Can you make it clear anybody.
if a material acts somewhat like a dielectric material, then you can approximate its response to microwaves as having a dielectric constant and a loss component. The dielectric determines what the physical wavelength at a single frequency will be. The loss tangent tells you how quickly the RF wave will attenuate itself as it moves along the material. It is useful, for instance, if you want to run a coaxial cable from a transmitter to an outdoor antenna 1000 feet away....the loss tangent of the material in the cable (along with resistive loss in the metal) will tell you how much of the transmit power will arrive at the antenna. The rest of the power just heats up the cable.

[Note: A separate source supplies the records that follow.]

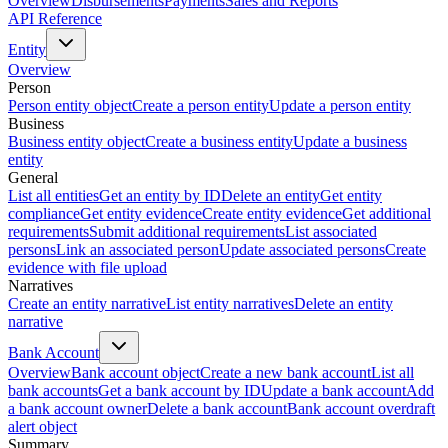
Overview
Disbursements
Payments
Sales and Reports
API Reference
Entity
Overview
Person
Person entity object
Create a person entity
Update a person entity
Business
Business entity object
Create a business entity
Update a business
entity
General
List all entities
Get an entity by ID
Delete an entity
Get entity
compliance
Get entity evidence
Create entity evidence
Get additional
requirements
Submit additional requirements
List associated
persons
Link an associated person
Update associated persons
Create
evidence with file upload
Narratives
Create an entity narrative
List entity narratives
Delete an entity
narrative
Bank Account
Overview
Bank account object
Create a new bank account
List all
bank accounts
Get a bank account by ID
Update a bank account
Add
a bank account owner
Delete a bank account
Bank account overdraft
alert object
Summary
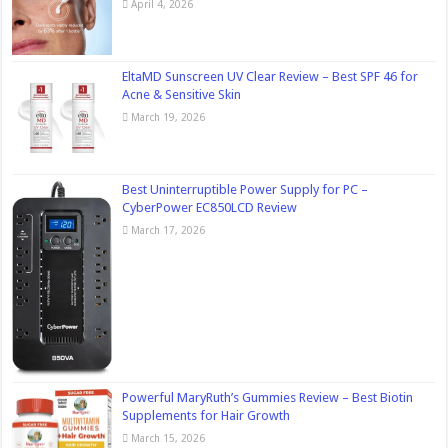
April 4, 2026
EltaMD Sunscreen UV Clear Review – Best SPF 46 for
Acne & Sensitive Skin
March 19, 2026
Best Uninterruptible Power Supply for PC –
CyberPower EC850LCD Review
March 17, 2026
Powerful MaryRuth’s Gummies Review – Best Biotin
Supplements for Hair Growth
March 15, 2026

Another use is if you want to make a resonator filter....the sharpness of the filter's roll off, and the insertion loss at mid frequency, may be primarily determined by the dielectric loss tangent
[QUOTE=biff44;1317948]The loss tangent tells you how quickly the RF wave will attenuate itself as it moves along the material.
Dear Sir,
Why it is called "tangential" loss. Simply it may be called as attenuation loss. Why it is specifically called as a "tangential" loss.

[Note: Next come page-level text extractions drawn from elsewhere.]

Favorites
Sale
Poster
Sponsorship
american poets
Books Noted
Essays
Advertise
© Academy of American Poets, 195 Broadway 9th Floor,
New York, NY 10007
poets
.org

For some material you can take as a example
For RT/ Duroid dielectric Tangential loss is 0.0009, For FR4 dielectric Tangential loss is 0.023. Some dielectric materials are having more tangential loss, some dielectric materials are having less tangential loss . What does it mean.If it is more tangential loss, what we have to understand. If it is less tangential loss, what we have to understand.
if you view the propagation constant as a vector quantity, the angle of the vector describes the propagation and the loss. Hence the "tangent" reference
check this out:
http://en.wikipedia.org/wiki/Propagation_constant
There might be some confusion. tand = loss factor= 0.0009 (or for example 0.023 for FR4 at a certain frequency). tand = (dielectric) loss factor, but is not tangential loss.
Dielectric loss of a material is mostly expressed as tand (or e' with e'', where tand = e''/e'). When you make a microstrip, both copper and dielectric loss adds to the microstrip attenuation. tand is tan(delta), where delta is the loss angle.
When you make a capacitor (all field lines go through the dielectric) of a material that has tand = 0.023, then the capacitor will have a loss resistor in series with
Rs.loss = 0.023*Xc,
Or in a parallel equivalent circuit
Rp.loss = Xc/0.023
Xc = 1/(2*pi*f*C).
In real world frequently part of the E-field is outside the dielectric and then the effective relative epsilon and effective loss tangent (tand) is less. This is also valid for microstrips as part of the E-field is above the PCB material.
Transmission line loss is proportional with rt(epsilon.relative)*freq*tand (assuming tand<<1).